What the exercise asks: Here is a listing. Repeat it exactly and in its entirety.

Records supplied:
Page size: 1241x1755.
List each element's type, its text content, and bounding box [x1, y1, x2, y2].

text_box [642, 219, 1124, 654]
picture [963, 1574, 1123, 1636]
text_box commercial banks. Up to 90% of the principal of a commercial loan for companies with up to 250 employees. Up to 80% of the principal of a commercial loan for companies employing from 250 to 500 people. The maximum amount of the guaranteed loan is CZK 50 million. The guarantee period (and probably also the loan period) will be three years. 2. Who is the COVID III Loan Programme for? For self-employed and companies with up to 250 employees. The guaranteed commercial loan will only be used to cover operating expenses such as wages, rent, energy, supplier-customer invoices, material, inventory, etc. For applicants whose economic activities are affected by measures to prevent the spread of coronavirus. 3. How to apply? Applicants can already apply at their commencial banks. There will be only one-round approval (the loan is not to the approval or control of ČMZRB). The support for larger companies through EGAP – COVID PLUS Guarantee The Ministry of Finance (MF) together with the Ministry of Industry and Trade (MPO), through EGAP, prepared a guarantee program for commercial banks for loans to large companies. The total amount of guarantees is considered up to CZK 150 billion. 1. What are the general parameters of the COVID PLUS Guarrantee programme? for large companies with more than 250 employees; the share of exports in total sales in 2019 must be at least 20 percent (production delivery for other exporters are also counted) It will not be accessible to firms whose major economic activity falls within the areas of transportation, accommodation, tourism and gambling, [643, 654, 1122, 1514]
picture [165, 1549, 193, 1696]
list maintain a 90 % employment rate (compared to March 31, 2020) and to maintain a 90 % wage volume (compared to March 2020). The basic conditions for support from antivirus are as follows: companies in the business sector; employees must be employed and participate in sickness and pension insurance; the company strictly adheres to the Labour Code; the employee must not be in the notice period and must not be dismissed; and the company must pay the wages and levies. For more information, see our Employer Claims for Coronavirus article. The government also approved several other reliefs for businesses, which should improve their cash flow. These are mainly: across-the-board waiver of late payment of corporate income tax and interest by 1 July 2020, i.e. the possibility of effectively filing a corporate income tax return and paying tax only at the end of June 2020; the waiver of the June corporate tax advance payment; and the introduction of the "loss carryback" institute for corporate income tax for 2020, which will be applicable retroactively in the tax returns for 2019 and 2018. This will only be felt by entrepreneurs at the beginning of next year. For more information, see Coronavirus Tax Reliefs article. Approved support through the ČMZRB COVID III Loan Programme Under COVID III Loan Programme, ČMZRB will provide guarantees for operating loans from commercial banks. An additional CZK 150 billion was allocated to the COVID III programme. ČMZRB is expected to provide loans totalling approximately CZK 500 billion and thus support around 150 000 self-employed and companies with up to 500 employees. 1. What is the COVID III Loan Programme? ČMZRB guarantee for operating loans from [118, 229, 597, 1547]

Exercise answer:
Page size: 1241x1755.
List each element's type, its text content, and bounding box [x1, y1, x2, y2].

text_box [642, 219, 1124, 654]
picture [963, 1574, 1123, 1636]
text_box commercial banks. Up to 90% of the principal of a commercial loan for companies with up to 250 employees. Up to 80% of the principal of a commercial loan for companies employing from 250 to 500 people. The maximum amount of the guaranteed loan is CZK 50 million. The guarantee period (and probably also the loan period) will be three years. 2. Who is the COVID III Loan Programme for? For self-employed and companies with up to 250 employees. The guaranteed commercial loan will only be used to cover operating expenses such as wages, rent, energy, supplier-customer invoices, material, inventory, etc. For applicants whose economic activities are affected by measures to prevent the spread of coronavirus. 3. How to apply? Applicants can already apply at their commencial banks. There will be only one-round approval (the loan is not to the approval or control of ČMZRB). The support for larger companies through EGAP – COVID PLUS Guarantee The Ministry of Finance (MF) together with the Ministry of Industry and Trade (MPO), through EGAP, prepared a guarantee program for commercial banks for loans to large companies. The total amount of guarantees is considered up to CZK 150 billion. 1. What are the general parameters of the COVID PLUS Guarrantee programme? for large companies with more than 250 employees; the share of exports in total sales in 2019 must be at least 20 percent (production delivery for other exporters are also counted) It will not be accessible to firms whose major economic activity falls within the areas of transportation, accommodation, tourism and gambling, [643, 654, 1122, 1514]
picture [165, 1549, 193, 1696]
list maintain a 90 % employment rate (compared to March 31, 2020) and to maintain a 90 % wage volume (compared to March 2020). The basic conditions for support from antivirus are as follows: companies in the business sector; employees must be employed and participate in sickness and pension insurance; the company strictly adheres to the Labour Code; the employee must not be in the notice period and must not be dismissed; and the company must pay the wages and levies. For more information, see our Employer Claims for Coronavirus article. The government also approved several other reliefs for businesses, which should improve their cash flow. These are mainly: across-the-board waiver of late payment of corporate income tax and interest by 1 July 2020, i.e. the possibility of effectively filing a corporate income tax return and paying tax only at the end of June 2020; the waiver of the June corporate tax advance payment; and the introduction of the "loss carryback" institute for corporate income tax for 2020, which will be applicable retroactively in the tax returns for 2019 and 2018. This will only be felt by entrepreneurs at the beginning of next year. For more information, see Coronavirus Tax Reliefs article. Approved support through the ČMZRB COVID III Loan Programme Under COVID III Loan Programme, ČMZRB will provide guarantees for operating loans from commercial banks. An additional CZK 150 billion was allocated to the COVID III programme. ČMZRB is expected to provide loans totalling approximately CZK 500 billion and thus support around 150 000 self-employed and companies with up to 500 employees. 1. What is the COVID III Loan Programme? ČMZRB guarantee for operating loans from [118, 229, 597, 1547]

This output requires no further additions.